» To-do item
Your answer should be the lines of the data below that contain "Guide".

(Saved entries)
+ + + + + + +

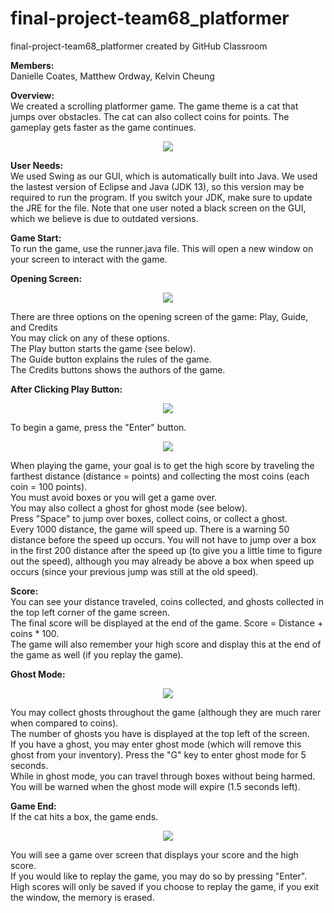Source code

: # final-project-team68_platformer
final-project-team68_platformer created by GitHub Classroom

**Members:** \
Danielle Coates, Matthew Ordway, Kelvin Cheung

**Overview:** \
We created a scrolling platformer game. The game theme is a cat that jumps over obstacles. The cat can also collect coins for points. The gameplay gets faster as the game continues.

<p align="center">
<img src="https://raw.githubusercontent.com/UPenn-CIT599/final-project-team68_platformer/master/sample_images/game1%20basic.gif?token=ANWOM6NFYUZZVEBF22IXSBC56V4G6">
</p>

**User Needs:** \
We used Swing as our GUI, which is automatically built into Java.  We used the lastest version of Eclipse and Java (JDK 13), so this version may be required to run the program. If you switch your JDK, make sure to update the JRE for the file. Note that one user noted a black screen on the GUI, which we believe is due to outdated versions.

**Game Start:** \
To run the game, use the runner.java file. This will open a new window on your screen to interact with the game.

**Opening Screen:** 
<p align="center">
<img src="https://raw.githubusercontent.com/UPenn-CIT599/final-project-team68_platformer/master/sample_images/Opening_Screen.PNG?token=ANWOM6O22UGMKBUIM2EZKV256V4JQ">
</p>

There are three options on the opening screen of the game: Play, Guide, and Credits  \
You may click on any of these options. \
The Play button starts the game (see below). \
The Guide button explains the rules of the game. \
The Credits buttons shows the authors of the game. 

**After Clicking Play Button:** 
<p align="center">
<img src="https://raw.githubusercontent.com/UPenn-CIT599/final-project-team68_platformer/master/sample_images/Enter.PNG?token=ANWOM6OI63WGLHHFKOGOKY256V4L2">
</p>

To begin a game, press the "Enter" button. 

<p align="center">
<img src="https://raw.githubusercontent.com/UPenn-CIT599/final-project-team68_platformer/master/sample_images/Game_Start.PNG?token=ANWOM6LBQLCHRHZDDZFOOCC56V4M4">
          </p>

When playing the game, your goal is to get the high score by traveling the farthest distance (distance = points) and collecting the most coins (each coin = 100 points). \
You must avoid boxes or you will get a game over. \
You may also collect a ghost for ghost mode (see below). \
Press "Space" to jump over boxes, collect coins, or collect a ghost. \
Every 1000 distance, the game will speed up. There is a warning 50 distance before the speed up occurs. You will not have to jump over a box in the first 200 distance after the speed up (to give you a little time to figure out the speed), although you may already be above a box when speed up occurs (since your previous jump was still at the old speed). 

**Score:** \
You can see your distance traveled, coins collected, and ghosts collected in the top left corner of the game screen. \
The final score will be displayed at the end of the game. Score = Distance + coins * 100. \
The game will also remember your high score and display this at the end of the game as well (if you replay the game).

**Ghost Mode:** 

<p align="center">
<img src="https://raw.githubusercontent.com/UPenn-CIT599/final-project-team68_platformer/master/sample_images/ghost.gif?token=ANWOM6LI5E7ZY7Q3DEARRAC56V4OM">
  </p>

You may collect ghosts throughout the game (although they are much rarer when compared to coins). \
The number of ghosts you have is displayed at the top left of the screen. \
If you have a ghost, you may enter ghost mode (which will remove this ghost from your inventory).
Press the "G" key to enter ghost mode for 5 seconds. \
While in ghost mode, you can travel through boxes without being harmed. \
You will be warned when the ghost mode will expire (1.5 seconds left). 

**Game End:** \
If the cat hits a box, the game ends. 

<p align="center">
<img src="https://raw.githubusercontent.com/UPenn-CIT599/final-project-team68_platformer/master/sample_images/Game_Over.PNG?token=ANWOM6NQVMTIWKD7YXRXHDS56V4PW">
  </p>

You will see a game over screen that displays your score and the high score. \
If you would like to replay the game, you may do so by pressing "Enter". \
High scores will only be saved if you choose to replay the game, if you exit the window, the memory is erased.


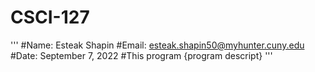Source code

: # CSCI-127
'''
#Name: Esteak Shapin #Email: esteak.shapin50@myhunter.cuny.edu
#Date: September 7, 2022
#This program {program descript}
'''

+ + + + + + +

» Answer for this exercise
There are three options on the opening screen of the game: Play, Guide, and Credits  \
The Guide button explains the rules of the game. \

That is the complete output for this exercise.